Three hours later Christine arrived home just as I had managed to remove the existing faucet.
"SURPRISE! The sink doesn't work and don't touch the dishwasher!!"
The next morning I left at 5am to pick up a replacement for the recently martyred dishwasher drain connector. I swear I never touched it. I finished installing the new faucet before Christine woke up. All that was left was to turn the water back on.
That's when things got ugly.
The shutoff valve under the sink started leaking. My father came over to help and we went into the basement to find another shutoff valve so that we could fix the one under the sink. My basement has not one, not two, but three water heaters. They are connected to each other via a tumultuous ballet of future plumbing bills. Needless to say, it wasn't easy.
With my father's help we managed to find the proper water heater configuration and two shutoff valves needed to stop water from going to the kitchen. Of course one of those shutoff valves started leaking. We eventually had to shut off the main water ingress to the house. Fortunately that one didn't leak because the next step was to set charges and blow the town reservoir.

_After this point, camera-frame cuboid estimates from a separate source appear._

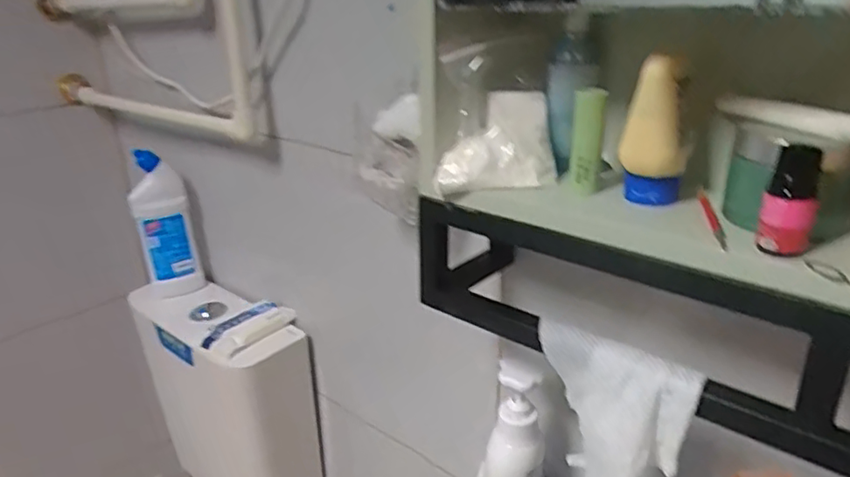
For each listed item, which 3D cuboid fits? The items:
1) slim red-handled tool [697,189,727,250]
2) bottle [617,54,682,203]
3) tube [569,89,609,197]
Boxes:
[{"bbox_3d":[0.183,-0.015,0.385,0.007,0.004,0.100,5,25,14],"label":"slim red-handled tool"},{"bbox_3d":[0.149,-0.067,0.389,0.035,0.094,0.029,10,26,23],"label":"bottle"},{"bbox_3d":[0.114,-0.068,0.424,0.016,0.072,0.016,12,27,27],"label":"tube"}]

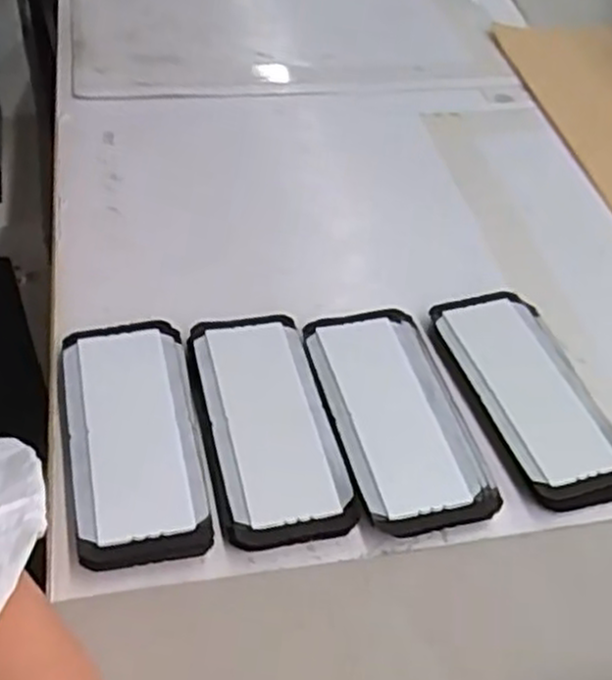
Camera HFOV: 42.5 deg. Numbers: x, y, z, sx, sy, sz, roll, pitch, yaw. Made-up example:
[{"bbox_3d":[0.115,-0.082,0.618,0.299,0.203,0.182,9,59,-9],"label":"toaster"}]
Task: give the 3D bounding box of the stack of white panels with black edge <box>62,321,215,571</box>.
[{"bbox_3d":[-0.103,0.057,0.472,0.074,0.021,0.162,-9,50,-12],"label":"stack of white panels with black edge"}]

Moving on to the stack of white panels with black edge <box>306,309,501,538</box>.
[{"bbox_3d":[0.056,0.044,0.498,0.082,0.009,0.164,-10,50,-13],"label":"stack of white panels with black edge"}]

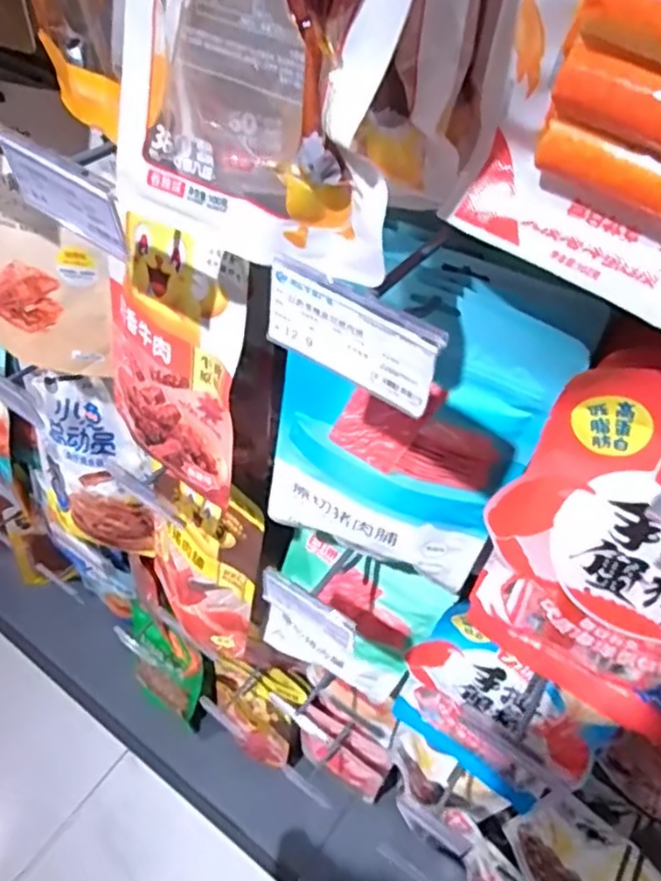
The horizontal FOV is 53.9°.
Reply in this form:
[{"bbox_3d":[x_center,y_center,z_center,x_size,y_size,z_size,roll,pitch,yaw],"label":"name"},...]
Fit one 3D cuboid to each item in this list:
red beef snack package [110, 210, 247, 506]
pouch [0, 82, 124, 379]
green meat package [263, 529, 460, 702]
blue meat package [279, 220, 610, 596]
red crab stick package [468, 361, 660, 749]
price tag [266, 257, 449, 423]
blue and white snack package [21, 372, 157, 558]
[{"bbox_3d":[-0.120,-0.061,0.480,0.142,0.199,0.013,33,41,24],"label":"red beef snack package"},{"bbox_3d":[-0.250,-0.166,0.542,0.147,0.232,0.032,14,35,10],"label":"pouch"},{"bbox_3d":[0.015,0.186,0.672,0.158,0.224,0.018,30,42,12],"label":"green meat package"},{"bbox_3d":[0.048,-0.005,0.434,0.158,0.249,0.038,21,41,9],"label":"blue meat package"},{"bbox_3d":[0.195,0.070,0.388,0.184,0.275,0.043,27,41,14],"label":"red crab stick package"},{"bbox_3d":[0.009,-0.044,0.278,0.081,0.044,0.009,29,55,20],"label":"price tag"},{"bbox_3d":[-0.289,0.033,0.775,0.152,0.250,0.026,16,37,12],"label":"blue and white snack package"}]

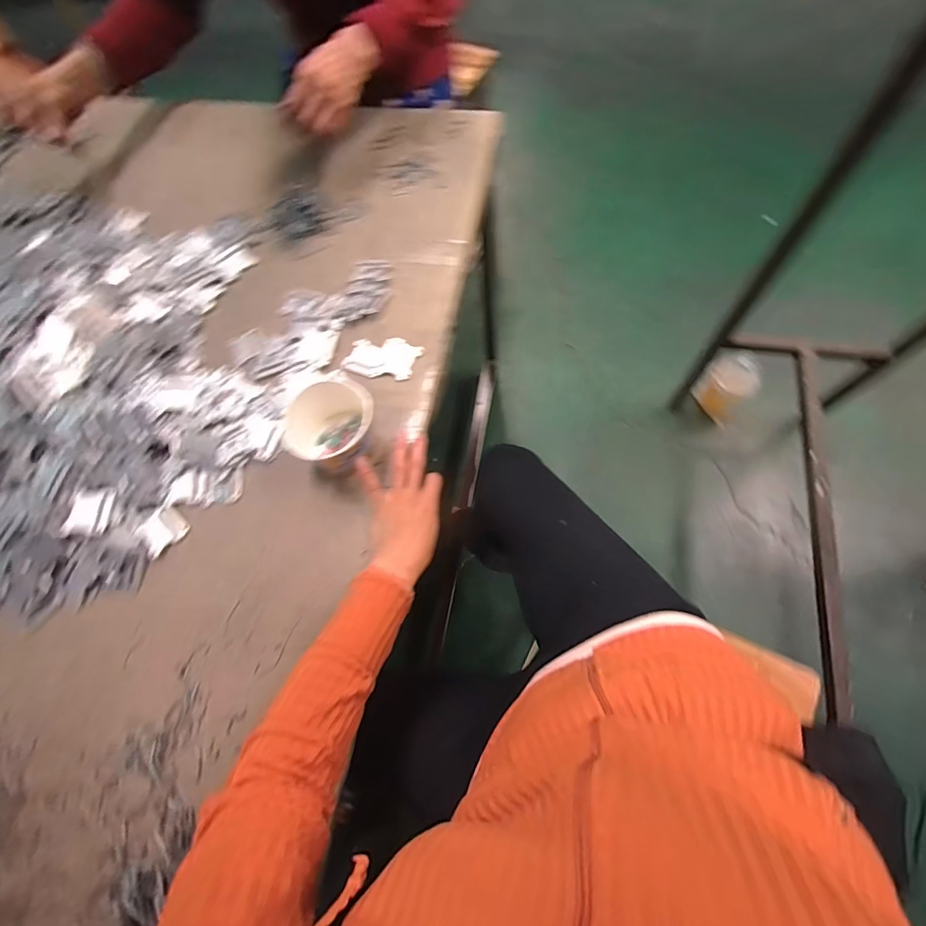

With the leakage stopped, my father took a small plastic container out of his toolbox and went to work on the shutoff valves. He had everything fixed in just under 20 minutes. We tested out the new faucet and breathed a collective sigh of relief that we weren't swimming at that moment. Start to finish it was a 19 hour plumbing job.
Just before he left, my father handed me the small plastic container of plumbers putty he had used to fix the shutoff valves. It was the same container my grandfather had given to him years ago. He said "Here, you'll need this."